Note di Albert Barnes sulla Bibbia
Habacuc 3:18
Eppure gioirò nel Signore, gioirò nel Dio della mia salvezza. - Le parole sono molto impressionanti, come stanno in ebraico. "Poiché", egli dice, "il fico non fiorirà, e non c'è frutto nelle viti, il lavoro dell'olivo è venuto a mancare;" (il profeta non guarda, solo a queste cose, ma nella sua mente sta in mezzo ad esse, sono fatte, ed egli in mezzo ad esse, sentendone gli effetti) “e il campo non ha dato cibo; il gregge è stato stroncato dall'ovile e non c'è armento nella stalla; e io.
Egli lo riferisce come il risultato di tutto ciò che era accaduto prima; tale e tale era lo stato degli alberi da frutto, vendemmia, raccolto, greggi e armenti; tale era l'aspetto di tutta la natura, vivente o inanimata; tutto era sterile, deludente; tutto era fallito ed era sparito; e poi finalmente torna in sé, e io; cosa sta facendo, quando tutta la natura e ogni apparente speranza è morta? così e così è con loro; e gioirò.
Usa quasi l'espressione dell'esultanza del nemico, adottando la stessa parola solo in una forma più morbida. "La loro gioia esultante era" concentrata in questo, "come divorare i poveri di nascosto"; anche lui aveva “gioia esultante”. C'è una gioia contro la gioia, una gioia loro nel possesso di tutto ciò che la loro rapacità brama, nel possesso di tutte le cose: una sua gioia in mezzo alla privazione di tutte le cose.
Egli contrappone le due gioie, come aveva fatto Davide un tempo; Salmi 17:13 , Salmi 17:15 : “gli uomini del mondo, la cui parte è in questa vita, il cui ventre tu riempi con il tuo tesoro nascosto; sono sazi di bambini e lasciano la loro sostanza ai loro bambini: io", aggiunge, "vedrò il Tuo Presenato nella giustizia, sarò sazio, nel risveglio, della Tua immagine.
” Così Abacuc: “Non mi rallegrerò solo, ma griderò di gioia”; e non solo, ma “mi sposerò per la gioia”; e questo non solo per una volta; ambedue le parole esprimono un disegno, un anelito dell'anima, e questo ancora sempre di più: “griderò di gioia e continuerei a gridare; Salperò per la gioia e continuerò a salire".
Ma donde la fonte di questa gioia smisurata e indicibile?

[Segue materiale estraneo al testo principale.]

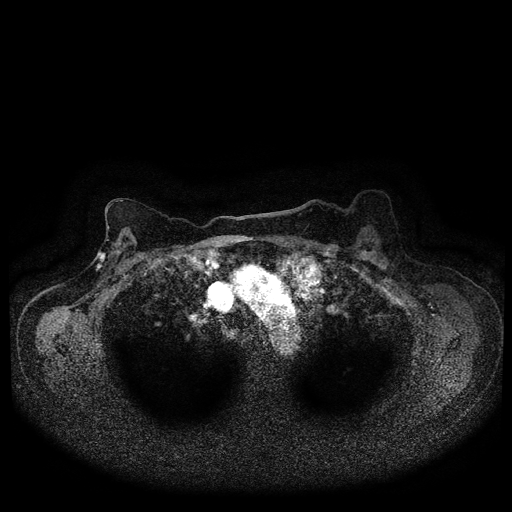
Breast MRI (dynamic contrast-enhanced, multi-phase), one axial slice. Position 71 of 116 along the scan axis. Dynamic contrast-enhanced series, time point 2 of 5 at this slice position (early post-contrast). 1.5 T. TE 2.7 ms, TR 5.4 ms. 2 mm slice thickness. 512 × 512 image matrix. Patient: female, 72 years.
Annotated regions visible in this slice (semi-automatic segmentation, software-assisted and operator-edited):
- breast lesion (labelled 'tumour' in the annotation; benign lesions carry a separate 'benign' label): bounding box <95,250,108,273> (left, top, right, bottom; pixels)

Nel Signore, il Dio Immutabile, «che è, era e deve venire», io sono (è il Nome incomunicabile); nel Dio della mia salvezza: è quasi il Nome di Gesù; poiché Gesù è salvezza, e il Nome significa "il Signore è Salvezza"; donde le parole sono qui rese anche da un ebreo «in Dio autore della mia redenzione», e ancora più dolcemente da un padre.
Agostino, de Civ. D. xviii. 32: “Per me quello che hanno alcuni manoscritti; 'Mi rallegrerò in Dio mio Gesù', sembra migliore di quello che hanno, che non hanno posto il Nome stesso (ma salvifico) che per noi è più amoroso e più dolce nominare.") "in Dio mio Gesù". In Lui comincia la sua gioia, in Lui e in Lui rifluisce e continua; prima di avventurarsi, in mezzo a tutta la desolazione, a parlare di gioia, nomina il Nome di Dio e, per così dire, rimane se stesso in Dio, è avvolto e avvolto in Dio; triste io (le parole stanno in questo ordine) "e io nel Signore griderei di gioia".
Viene, per così dire, e si pone molto vicino a Dio, affinché nulla, nemmeno la sua gioia, sia tra lui e Dio; “e io nel Signore”. Tutta la creazione, come era fallita, cessa di essere; tutto da Dio: non parla d'altro che di se stesso e di Dio, anzi di se stesso in Dio; e come Egli, Dio, viene prima della sua gioia, come sua sorgente, così in Lui si perde, con gioia che non può essere contenuta, né espressa, né riposo, ma si esprime nei moti felici dell'amore instancabile. "Vorrei partire per la gioia nel mio Dio salvatore". Veramente tutta la nostra gioia è essere in Colui in cui è tutto Bene, che è tutto Bontà e tutto Amore.